Copy each of the rows below character for character, preserving every line break.

- Opening Delimiter -

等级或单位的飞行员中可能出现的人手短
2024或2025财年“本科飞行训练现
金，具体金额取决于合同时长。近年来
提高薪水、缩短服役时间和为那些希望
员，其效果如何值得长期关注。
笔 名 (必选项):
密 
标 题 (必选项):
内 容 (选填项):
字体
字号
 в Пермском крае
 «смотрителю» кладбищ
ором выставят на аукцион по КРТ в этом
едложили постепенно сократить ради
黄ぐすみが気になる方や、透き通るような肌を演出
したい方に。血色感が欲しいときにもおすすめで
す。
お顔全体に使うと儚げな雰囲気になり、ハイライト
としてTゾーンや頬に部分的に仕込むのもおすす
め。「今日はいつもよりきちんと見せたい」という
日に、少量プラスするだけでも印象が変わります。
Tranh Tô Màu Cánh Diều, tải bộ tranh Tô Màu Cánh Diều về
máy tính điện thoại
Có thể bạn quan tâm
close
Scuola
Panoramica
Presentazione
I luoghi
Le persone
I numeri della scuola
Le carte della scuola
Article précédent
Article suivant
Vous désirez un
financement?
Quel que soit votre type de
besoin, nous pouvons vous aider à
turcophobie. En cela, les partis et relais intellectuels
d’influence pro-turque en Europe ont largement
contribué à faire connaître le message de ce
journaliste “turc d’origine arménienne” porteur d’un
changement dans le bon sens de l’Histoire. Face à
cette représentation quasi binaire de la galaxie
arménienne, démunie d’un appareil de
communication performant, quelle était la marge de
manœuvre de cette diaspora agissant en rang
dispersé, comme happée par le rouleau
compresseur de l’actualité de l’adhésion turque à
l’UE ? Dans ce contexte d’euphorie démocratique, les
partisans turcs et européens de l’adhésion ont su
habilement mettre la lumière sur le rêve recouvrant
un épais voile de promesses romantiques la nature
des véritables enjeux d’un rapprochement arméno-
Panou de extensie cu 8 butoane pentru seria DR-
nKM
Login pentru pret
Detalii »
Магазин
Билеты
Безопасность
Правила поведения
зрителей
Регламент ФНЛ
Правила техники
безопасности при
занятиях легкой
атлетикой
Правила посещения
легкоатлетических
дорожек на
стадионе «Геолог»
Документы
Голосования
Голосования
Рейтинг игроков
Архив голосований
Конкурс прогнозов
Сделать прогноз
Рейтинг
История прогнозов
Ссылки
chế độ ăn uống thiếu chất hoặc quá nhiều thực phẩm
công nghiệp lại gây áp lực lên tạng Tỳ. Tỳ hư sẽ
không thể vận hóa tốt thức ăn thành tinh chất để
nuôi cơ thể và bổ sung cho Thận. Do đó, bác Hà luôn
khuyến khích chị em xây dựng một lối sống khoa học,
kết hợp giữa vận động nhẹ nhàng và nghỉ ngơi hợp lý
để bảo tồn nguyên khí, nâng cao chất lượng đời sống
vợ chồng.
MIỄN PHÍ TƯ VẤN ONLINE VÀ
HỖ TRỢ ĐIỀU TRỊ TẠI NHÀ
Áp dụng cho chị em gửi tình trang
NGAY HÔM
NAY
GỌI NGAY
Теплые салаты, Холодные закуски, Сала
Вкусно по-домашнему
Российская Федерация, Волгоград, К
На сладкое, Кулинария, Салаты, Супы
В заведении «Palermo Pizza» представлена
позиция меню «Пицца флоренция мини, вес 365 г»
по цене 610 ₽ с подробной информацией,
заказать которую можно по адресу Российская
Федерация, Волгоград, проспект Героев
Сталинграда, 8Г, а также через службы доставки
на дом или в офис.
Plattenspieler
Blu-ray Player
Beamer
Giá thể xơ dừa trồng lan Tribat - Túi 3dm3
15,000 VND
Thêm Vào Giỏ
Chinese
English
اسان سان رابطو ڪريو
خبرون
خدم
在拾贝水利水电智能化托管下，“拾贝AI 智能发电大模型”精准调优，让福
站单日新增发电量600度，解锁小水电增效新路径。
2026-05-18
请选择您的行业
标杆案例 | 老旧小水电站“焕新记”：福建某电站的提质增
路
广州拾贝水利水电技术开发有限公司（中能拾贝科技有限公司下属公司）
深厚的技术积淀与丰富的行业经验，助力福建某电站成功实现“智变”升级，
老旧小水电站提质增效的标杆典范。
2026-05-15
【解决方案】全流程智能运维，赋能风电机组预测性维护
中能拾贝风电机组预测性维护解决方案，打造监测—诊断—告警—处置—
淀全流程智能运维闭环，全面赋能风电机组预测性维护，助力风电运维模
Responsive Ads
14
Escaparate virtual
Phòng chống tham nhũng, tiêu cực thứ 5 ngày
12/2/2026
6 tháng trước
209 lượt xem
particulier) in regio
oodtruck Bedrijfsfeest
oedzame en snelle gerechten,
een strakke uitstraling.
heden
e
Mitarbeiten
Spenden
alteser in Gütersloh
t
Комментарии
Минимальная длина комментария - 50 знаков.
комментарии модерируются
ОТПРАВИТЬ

- Closing Delimiter -

RESULT FOR THIS TASK:
等级或单位的飞行员中可能出现的人手短
2024或2025财年“本科飞行训练现
金，具体金额取决于合同时长。近年来
提高薪水、缩短服役时间和为那些希望
员，其效果如何值得长期关注。
笔 名 (必选项):
密 
标 题 (必选项):
内 容 (选填项):
字体
字号
 в Пермском крае
 «смотрителю» кладбищ
ором выставят на аукцион по КРТ в этом
едложили постепенно сократить ради
黄ぐすみが気になる方や、透き通るような肌を演出
したい方に。血色感が欲しいときにもおすすめで
す。
お顔全体に使うと儚げな雰囲気になり、ハイライト
としてTゾーンや頬に部分的に仕込むのもおすす
め。「今日はいつもよりきちんと見せたい」という
日に、少量プラスするだけでも印象が変わります。
Tranh Tô Màu Cánh Diều, tải bộ tranh Tô Màu Cánh Diều về
máy tính điện thoại
Có thể bạn quan tâm
close
Scuola
Panoramica
Presentazione
I luoghi
Le persone
I numeri della scuola
Le carte della scuola
Article précédent
Article suivant
Vous désirez un
financement?
Quel que soit votre type de
besoin, nous pouvons vous aider à
turcophobie. En cela, les partis et relais intellectuels
d’influence pro-turque en Europe ont largement
contribué à faire connaître le message de ce
journaliste “turc d’origine arménienne” porteur d’un
changement dans le bon sens de l’Histoire. Face à
cette représentation quasi binaire de la galaxie
arménienne, démunie d’un appareil de
communication performant, quelle était la marge de
manœuvre de cette diaspora agissant en rang
dispersé, comme happée par le rouleau
compresseur de l’actualité de l’adhésion turque à
l’UE ? Dans ce contexte d’euphorie démocratique, les
partisans turcs et européens de l’adhésion ont su
habilement mettre la lumière sur le rêve recouvrant
un épais voile de promesses romantiques la nature
des véritables enjeux d’un rapprochement arméno-
Panou de extensie cu 8 butoane pentru seria DR-
nKM
Login pentru pret
Detalii »
Магазин
Билеты
Безопасность
Правила поведения
зрителей
Регламент ФНЛ
Правила техники
безопасности при
занятиях легкой
атлетикой
Правила посещения
легкоатлетических
дорожек на
стадионе «Геолог»
Документы
Голосования
Голосования
Рейтинг игроков
Архив голосований
Конкурс прогнозов
Сделать прогноз
Рейтинг
История прогнозов
Ссылки
chế độ ăn uống thiếu chất hoặc quá nhiều thực phẩm
công nghiệp lại gây áp lực lên tạng Tỳ. Tỳ hư sẽ
không thể vận hóa tốt thức ăn thành tinh chất để
nuôi cơ thể và bổ sung cho Thận. Do đó, bác Hà luôn
khuyến khích chị em xây dựng một lối sống khoa học,
kết hợp giữa vận động nhẹ nhàng và nghỉ ngơi hợp lý
để bảo tồn nguyên khí, nâng cao chất lượng đời sống
vợ chồng.
MIỄN PHÍ TƯ VẤN ONLINE VÀ
HỖ TRỢ ĐIỀU TRỊ TẠI NHÀ
Áp dụng cho chị em gửi tình trang
NGAY HÔM
NAY
GỌI NGAY
Теплые салаты, Холодные закуски, Сала
Вкусно по-домашнему
Российская Федерация, Волгоград, К
На сладкое, Кулинария, Салаты, Супы
В заведении «Palermo Pizza» представлена
позиция меню «Пицца флоренция мини, вес 365 г»
по цене 610 ₽ с подробной информацией,
заказать которую можно по адресу Российская
Федерация, Волгоград, проспект Героев
Сталинграда, 8Г, а также через службы доставки
на дом или в офис.
Plattenspieler
Blu-ray Player
Beamer
Giá thể xơ dừa trồng lan Tribat - Túi 3dm3
15,000 VND
Thêm Vào Giỏ
Chinese
English
اسان سان رابطو ڪريو
خبرون
خدم
在拾贝水利水电智能化托管下，“拾贝AI 智能发电大模型”精准调优，让福
站单日新增发电量600度，解锁小水电增效新路径。
2026-05-18
请选择您的行业
标杆案例 | 老旧小水电站“焕新记”：福建某电站的提质增
路
广州拾贝水利水电技术开发有限公司（中能拾贝科技有限公司下属公司）
深厚的技术积淀与丰富的行业经验，助力福建某电站成功实现“智变”升级，
老旧小水电站提质增效的标杆典范。
2026-05-15
【解决方案】全流程智能运维，赋能风电机组预测性维护
中能拾贝风电机组预测性维护解决方案，打造监测—诊断—告警—处置—
淀全流程智能运维闭环，全面赋能风电机组预测性维护，助力风电运维模
Responsive Ads
14
Escaparate virtual
Phòng chống tham nhũng, tiêu cực thứ 5 ngày
12/2/2026
6 tháng trước
209 lượt xem
particulier) in regio
oodtruck Bedrijfsfeest
oedzame en snelle gerechten,
een strakke uitstraling.
heden
e
Mitarbeiten
Spenden
alteser in Gütersloh
t
Комментарии
Минимальная длина комментария - 50 знаков.
комментарии модерируются
ОТПРАВИТЬ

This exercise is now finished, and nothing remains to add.